特集 高齢妊娠・出産の現状と課題
不妊治療
Pharma Medica Vol.38 No.6, 47-50, 2020
近年の初婚および初産年齢の上昇により,わが国の不妊症カップルの数は増加した。生殖医療は急速に発展しているものの,いまだ女性の加齢に伴う妊孕性低下に対する改善方法はない。そのため,現在の臨床において最も高度な不妊治療である生殖補助医療(assisted reproductive technology:ART)も,高齢女性がその妊孕力を最大限活かすことを目的として実施されることが多い。そのため,わが国のART患者は世界的にみて著しく高齢である。
不妊治療後の妊娠予後を考える際には,この妊娠が不妊治療と,不妊症の背景にある病態の双方の影響を受けることに留意すべきである。

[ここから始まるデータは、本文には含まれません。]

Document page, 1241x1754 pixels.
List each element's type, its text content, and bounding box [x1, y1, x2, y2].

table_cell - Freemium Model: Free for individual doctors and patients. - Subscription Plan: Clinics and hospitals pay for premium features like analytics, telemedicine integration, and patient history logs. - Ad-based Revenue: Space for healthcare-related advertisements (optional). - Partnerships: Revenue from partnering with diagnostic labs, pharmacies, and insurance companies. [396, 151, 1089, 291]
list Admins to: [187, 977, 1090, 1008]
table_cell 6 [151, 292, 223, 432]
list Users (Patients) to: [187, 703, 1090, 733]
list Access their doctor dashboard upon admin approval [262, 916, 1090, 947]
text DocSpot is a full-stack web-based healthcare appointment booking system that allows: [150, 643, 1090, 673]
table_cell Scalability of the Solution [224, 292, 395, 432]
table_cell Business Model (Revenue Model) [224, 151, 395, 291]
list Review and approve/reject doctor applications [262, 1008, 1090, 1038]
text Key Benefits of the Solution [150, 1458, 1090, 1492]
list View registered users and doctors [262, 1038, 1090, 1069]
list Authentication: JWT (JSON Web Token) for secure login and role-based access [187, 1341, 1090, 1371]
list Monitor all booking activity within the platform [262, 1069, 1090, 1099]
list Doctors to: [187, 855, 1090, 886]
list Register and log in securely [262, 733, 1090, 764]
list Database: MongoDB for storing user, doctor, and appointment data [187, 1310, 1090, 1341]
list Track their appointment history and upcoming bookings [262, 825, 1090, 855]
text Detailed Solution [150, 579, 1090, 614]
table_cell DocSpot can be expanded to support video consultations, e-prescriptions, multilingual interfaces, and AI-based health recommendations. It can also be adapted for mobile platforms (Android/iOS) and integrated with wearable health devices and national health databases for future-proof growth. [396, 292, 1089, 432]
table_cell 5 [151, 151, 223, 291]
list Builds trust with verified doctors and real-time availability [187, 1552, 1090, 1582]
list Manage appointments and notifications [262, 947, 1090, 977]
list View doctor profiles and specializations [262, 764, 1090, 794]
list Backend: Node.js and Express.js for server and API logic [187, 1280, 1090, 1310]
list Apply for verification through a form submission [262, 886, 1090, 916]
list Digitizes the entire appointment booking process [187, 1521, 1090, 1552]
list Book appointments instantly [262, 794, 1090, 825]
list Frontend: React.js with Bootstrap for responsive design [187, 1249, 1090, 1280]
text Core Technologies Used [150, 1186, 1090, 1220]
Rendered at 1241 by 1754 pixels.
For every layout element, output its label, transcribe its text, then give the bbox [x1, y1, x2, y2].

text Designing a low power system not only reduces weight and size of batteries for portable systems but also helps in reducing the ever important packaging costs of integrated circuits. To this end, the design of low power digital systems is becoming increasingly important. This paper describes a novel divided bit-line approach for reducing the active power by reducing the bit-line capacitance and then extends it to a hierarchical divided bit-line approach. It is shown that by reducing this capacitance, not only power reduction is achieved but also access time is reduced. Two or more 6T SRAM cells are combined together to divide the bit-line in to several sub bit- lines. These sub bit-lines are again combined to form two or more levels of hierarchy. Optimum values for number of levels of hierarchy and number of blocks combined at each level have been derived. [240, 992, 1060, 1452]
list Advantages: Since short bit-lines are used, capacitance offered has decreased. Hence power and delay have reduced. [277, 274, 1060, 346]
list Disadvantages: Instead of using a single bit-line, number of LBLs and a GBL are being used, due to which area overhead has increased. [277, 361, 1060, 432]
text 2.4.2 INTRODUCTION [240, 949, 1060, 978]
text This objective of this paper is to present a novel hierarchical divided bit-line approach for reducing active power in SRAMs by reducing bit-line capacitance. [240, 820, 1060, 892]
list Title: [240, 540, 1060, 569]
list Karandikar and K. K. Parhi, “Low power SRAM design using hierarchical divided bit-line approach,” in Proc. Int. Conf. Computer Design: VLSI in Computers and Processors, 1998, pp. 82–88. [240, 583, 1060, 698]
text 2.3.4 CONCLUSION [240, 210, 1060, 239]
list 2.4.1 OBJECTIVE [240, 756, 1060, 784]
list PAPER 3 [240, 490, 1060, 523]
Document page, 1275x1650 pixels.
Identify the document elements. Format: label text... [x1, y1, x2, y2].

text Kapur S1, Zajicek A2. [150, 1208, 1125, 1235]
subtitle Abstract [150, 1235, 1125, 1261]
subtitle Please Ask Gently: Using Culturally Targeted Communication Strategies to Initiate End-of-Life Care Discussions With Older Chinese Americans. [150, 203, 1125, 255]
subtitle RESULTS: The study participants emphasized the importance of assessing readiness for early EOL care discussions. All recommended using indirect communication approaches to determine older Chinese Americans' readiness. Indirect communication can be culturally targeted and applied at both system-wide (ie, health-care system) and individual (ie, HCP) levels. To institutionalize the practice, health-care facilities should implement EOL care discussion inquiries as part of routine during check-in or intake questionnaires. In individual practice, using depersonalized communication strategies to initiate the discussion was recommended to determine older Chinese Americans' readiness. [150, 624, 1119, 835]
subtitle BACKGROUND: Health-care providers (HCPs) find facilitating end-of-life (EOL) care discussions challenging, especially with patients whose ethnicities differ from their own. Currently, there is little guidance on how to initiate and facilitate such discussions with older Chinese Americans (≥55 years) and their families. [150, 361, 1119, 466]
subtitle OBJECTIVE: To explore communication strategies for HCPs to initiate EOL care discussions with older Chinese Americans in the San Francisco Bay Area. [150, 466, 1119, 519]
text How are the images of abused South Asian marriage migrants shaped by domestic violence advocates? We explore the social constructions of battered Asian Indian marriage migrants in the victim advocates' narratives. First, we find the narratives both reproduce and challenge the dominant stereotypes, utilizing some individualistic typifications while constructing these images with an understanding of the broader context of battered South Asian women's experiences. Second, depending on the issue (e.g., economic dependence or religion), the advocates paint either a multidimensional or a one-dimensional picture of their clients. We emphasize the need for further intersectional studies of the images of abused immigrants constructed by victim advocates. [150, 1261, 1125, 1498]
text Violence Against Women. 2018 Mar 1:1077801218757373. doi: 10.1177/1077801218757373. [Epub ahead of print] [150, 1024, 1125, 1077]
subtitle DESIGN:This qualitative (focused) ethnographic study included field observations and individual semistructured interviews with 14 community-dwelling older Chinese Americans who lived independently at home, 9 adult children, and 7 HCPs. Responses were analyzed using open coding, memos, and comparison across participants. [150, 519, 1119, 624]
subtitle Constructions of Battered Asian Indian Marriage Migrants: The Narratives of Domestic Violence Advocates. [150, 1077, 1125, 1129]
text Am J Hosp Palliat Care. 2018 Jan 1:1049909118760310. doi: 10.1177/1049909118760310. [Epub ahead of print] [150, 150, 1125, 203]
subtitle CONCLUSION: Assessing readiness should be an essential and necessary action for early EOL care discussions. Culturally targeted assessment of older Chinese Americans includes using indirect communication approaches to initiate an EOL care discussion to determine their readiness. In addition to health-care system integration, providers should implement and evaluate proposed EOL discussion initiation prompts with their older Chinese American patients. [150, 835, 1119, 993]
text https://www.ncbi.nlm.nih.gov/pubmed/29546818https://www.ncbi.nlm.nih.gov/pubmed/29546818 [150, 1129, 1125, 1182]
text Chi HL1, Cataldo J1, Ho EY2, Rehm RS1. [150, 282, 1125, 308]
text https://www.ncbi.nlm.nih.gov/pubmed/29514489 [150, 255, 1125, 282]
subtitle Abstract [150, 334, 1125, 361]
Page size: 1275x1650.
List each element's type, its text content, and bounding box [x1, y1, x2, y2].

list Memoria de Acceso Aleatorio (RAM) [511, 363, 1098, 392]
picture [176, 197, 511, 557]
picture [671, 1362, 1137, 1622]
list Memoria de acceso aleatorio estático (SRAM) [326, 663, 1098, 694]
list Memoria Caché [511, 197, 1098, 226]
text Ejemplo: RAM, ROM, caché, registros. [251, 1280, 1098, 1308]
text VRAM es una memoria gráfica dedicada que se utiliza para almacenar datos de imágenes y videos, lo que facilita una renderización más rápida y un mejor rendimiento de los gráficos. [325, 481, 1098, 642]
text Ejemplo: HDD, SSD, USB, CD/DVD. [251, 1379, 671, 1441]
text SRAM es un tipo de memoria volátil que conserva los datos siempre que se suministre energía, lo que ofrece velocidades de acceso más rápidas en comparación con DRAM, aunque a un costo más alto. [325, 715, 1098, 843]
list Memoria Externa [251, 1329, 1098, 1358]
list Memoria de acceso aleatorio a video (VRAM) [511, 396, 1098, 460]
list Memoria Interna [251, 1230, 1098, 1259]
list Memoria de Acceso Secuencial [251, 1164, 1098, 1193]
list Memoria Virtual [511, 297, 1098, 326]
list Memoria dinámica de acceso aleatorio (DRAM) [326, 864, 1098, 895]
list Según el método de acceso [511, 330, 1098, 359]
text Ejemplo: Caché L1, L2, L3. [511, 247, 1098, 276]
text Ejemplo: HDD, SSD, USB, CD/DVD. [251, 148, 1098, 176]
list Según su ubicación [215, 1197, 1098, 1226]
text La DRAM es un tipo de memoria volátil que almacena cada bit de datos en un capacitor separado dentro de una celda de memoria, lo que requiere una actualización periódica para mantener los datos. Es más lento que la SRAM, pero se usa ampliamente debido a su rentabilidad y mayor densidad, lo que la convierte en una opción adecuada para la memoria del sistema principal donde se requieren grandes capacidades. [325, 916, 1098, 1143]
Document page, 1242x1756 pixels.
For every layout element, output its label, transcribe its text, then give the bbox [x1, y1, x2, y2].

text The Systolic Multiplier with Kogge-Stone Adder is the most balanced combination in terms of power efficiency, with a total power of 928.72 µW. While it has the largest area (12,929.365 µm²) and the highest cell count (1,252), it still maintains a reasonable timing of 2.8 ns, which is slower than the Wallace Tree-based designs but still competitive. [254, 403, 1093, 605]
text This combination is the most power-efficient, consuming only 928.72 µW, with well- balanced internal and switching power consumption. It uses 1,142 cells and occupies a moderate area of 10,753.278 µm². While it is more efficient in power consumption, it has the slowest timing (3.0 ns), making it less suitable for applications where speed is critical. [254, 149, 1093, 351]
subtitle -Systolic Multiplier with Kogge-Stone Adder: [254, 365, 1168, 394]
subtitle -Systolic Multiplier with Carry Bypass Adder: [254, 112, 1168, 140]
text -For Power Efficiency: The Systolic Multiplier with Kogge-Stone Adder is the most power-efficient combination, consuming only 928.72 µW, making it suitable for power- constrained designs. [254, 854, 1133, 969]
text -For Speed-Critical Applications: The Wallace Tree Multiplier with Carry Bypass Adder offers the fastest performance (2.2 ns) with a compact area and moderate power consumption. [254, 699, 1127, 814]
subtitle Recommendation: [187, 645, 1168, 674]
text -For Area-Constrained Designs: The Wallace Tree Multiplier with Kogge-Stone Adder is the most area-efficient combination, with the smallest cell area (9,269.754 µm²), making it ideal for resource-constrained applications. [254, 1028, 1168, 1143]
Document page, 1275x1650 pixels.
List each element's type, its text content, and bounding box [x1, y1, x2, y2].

前述のとおり,わが国のART患者は高齢であることが多く,妊娠糖尿病や妊娠高血圧症候群の危険性が高い。また,子宮筋腫や子宮内膜症など不妊症の原因となる基礎疾患も,高齢女性では若年女性より病状が進行している。このような背景を加味したうえで,不妊治療における個々の操作がどのように妊娠,分娩,また新生児に影響を及ぼすかを明らかにする必要がある。これまでは不妊治療が出生児に及ぼす影響が注目されることが多かったが,近年ARTの妊娠成績が向上するに伴い母体の周産期予後についても関心が向けられるようになってきた。
本稿では,不妊治療およびわが国で行われているARTの現状を概説した後に,近年明らかになりつつある生殖医療と周産期予後について最新の知見を解説する。また,ARTを取り巻く周辺の社会状況や第三者を介する生殖医療についても紹介する。